如果能够借此机会与何颍更加亲近一点,自然是再好不过的事。只是他也没想到何颍对此对于兵法居然也如此的了解,这倒是让彦少卿有些意外。要知道在这个时代,对于兵法,对于战争感兴趣的女子那可是凤毛麟角的存在,几乎就是完全绝迹的。可让人没想到,这位冠勇侯的妹妹居然也是如此精通兵法,而且还分析得还头头是道,绝不是那种伪装出来的专业,而是真正的专业。
“嗯。这不算什么,都是从我哥哥那里学来的。”何颍倒也没有瞎说,这本就是实在话。
彦少卿点了点头,接口道:“冠勇侯爷本就是天纵奇才,没想到何姑娘你也是如此。还真是一门英杰!”
“尚书大人不必过谦,我知道尚书大人也是一个绝顶聪明之人。虽出生寒门,却凭着自己的本事兢兢业业几十年,将一个贫乱杂的兵部衙门置办得妥妥贴贴,试问这大周朝可没有几个能与大人比肩的。”
何颍受了对方的吹捧,总是要回应几句的。所以她也是非常外交礼节性的应了几句,只不过她的这几句话却着实让彦少卿小小的激动了一下。因为他从这几句话中意识到,自己在何颍的心中并非一无是处,而是很有好评的,想来也与那冠勇侯平日里的夸奖有关系。
对此彦少卿那也算是心情复杂,难免又会想到很多很远的事情上。只是想到那些开心的或者不开心的事,就会容易恍神。人总是复杂的,尤其是在情感上。

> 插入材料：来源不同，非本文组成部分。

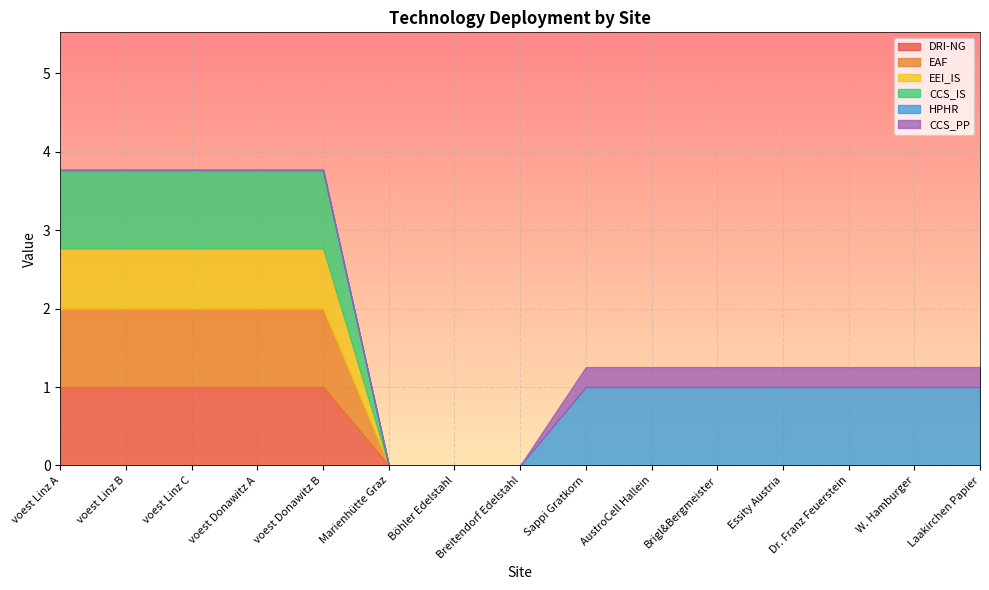

What is the highest value of the CCS_IS series?

1.0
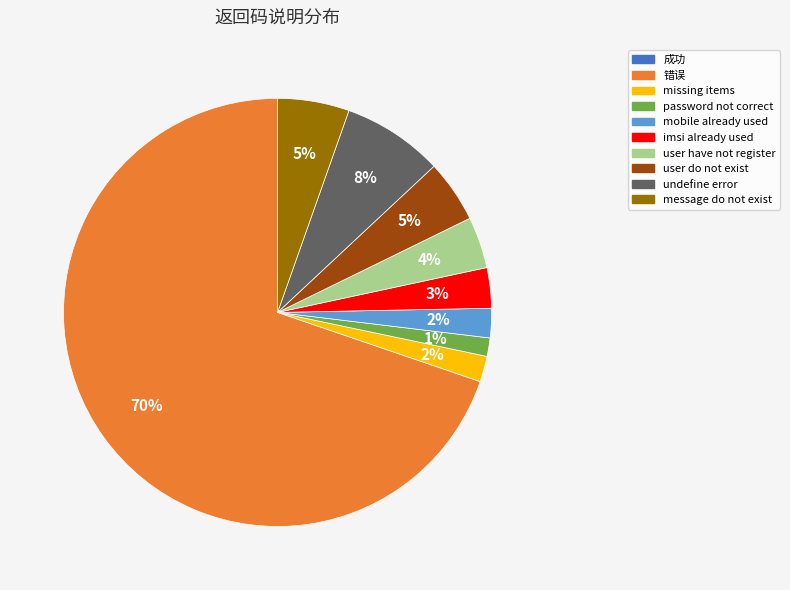

Do undefine error and missing items together represent more than half of the pie?

No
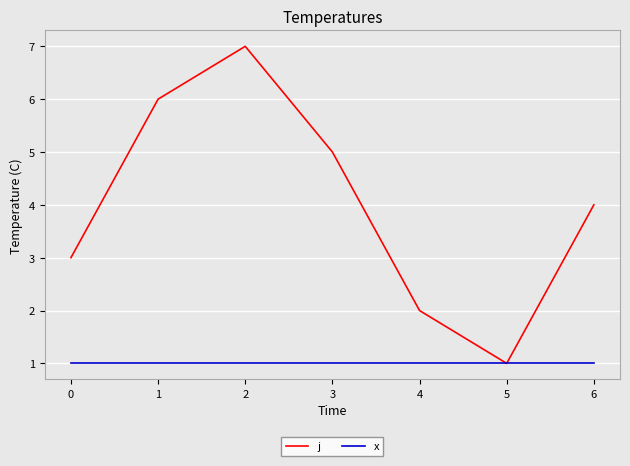

Which series has the largest total across all categories?

j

“唉。我出生寒门,自幼就没有机会读书。一直快到成年都在与皮革打交道。那时满身的臭味,寻常人都只会避之不及。若非机缘巧合,大概这辈子都与朝廷没有任何瓜葛,只会在一个小小的地方生老病死。因此我才会比任何人都拼命,因为我知道这样的机会万分难得,如果不去拼那就会失去这样的机会。”

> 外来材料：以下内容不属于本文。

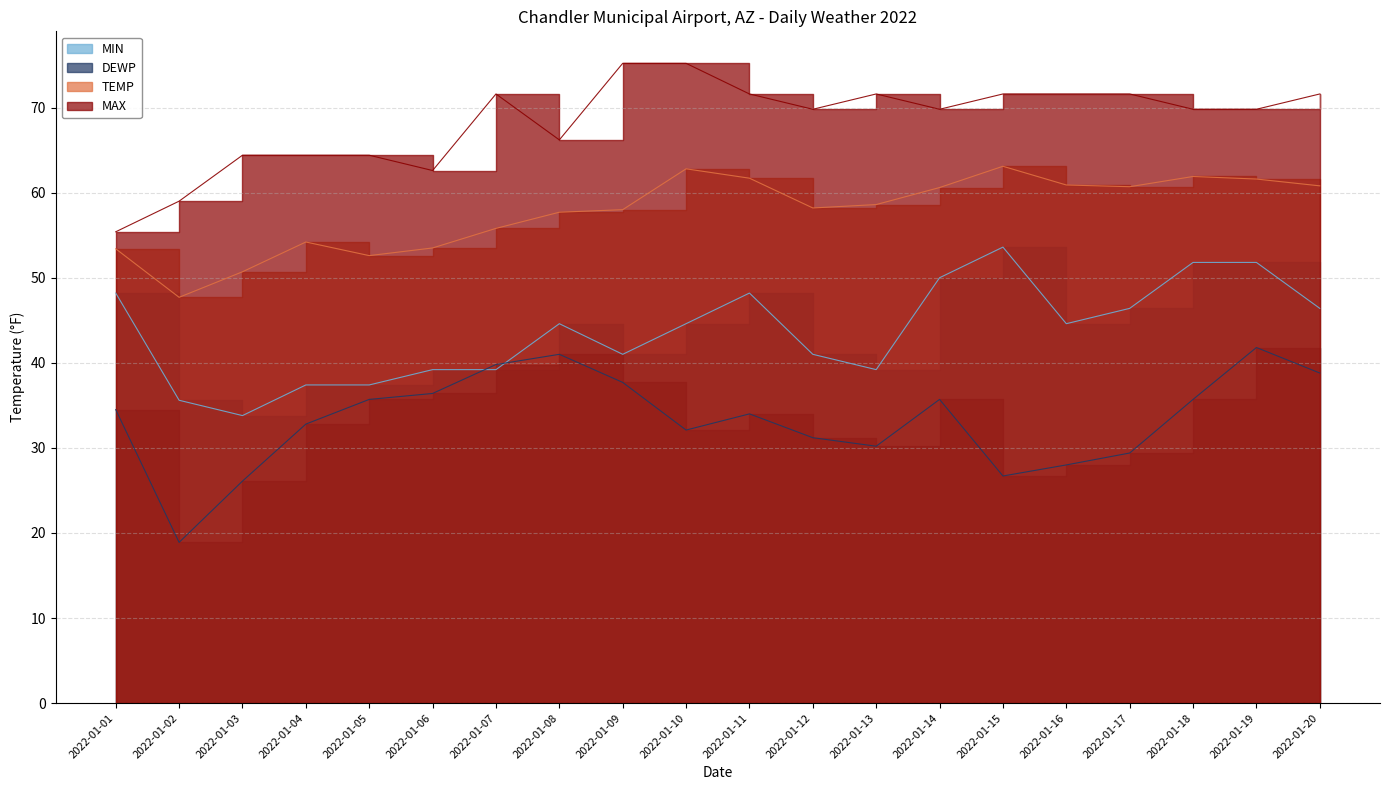

What is the lowest value of the MIN series?

33.8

大概是彦少卿第一次向外人吐露自己的心声,即便是那么多年里他也不曾与自己的老管家,或是那位丑妻有过类似的交流。
而何颍听完之后只是微微皱了皱眉头,因为她想不出皮匠为何会满身的臭味。因为她并不知道这些皮匠在制作皮革的过程中,要经历怎样的工艺过程。仅仅只是浸沤,就能让皮匠们染上一身气味,即便是隔很远也能让人闻到一股极度刺鼻特殊异味,所以很多人对于皮匠都避之不及。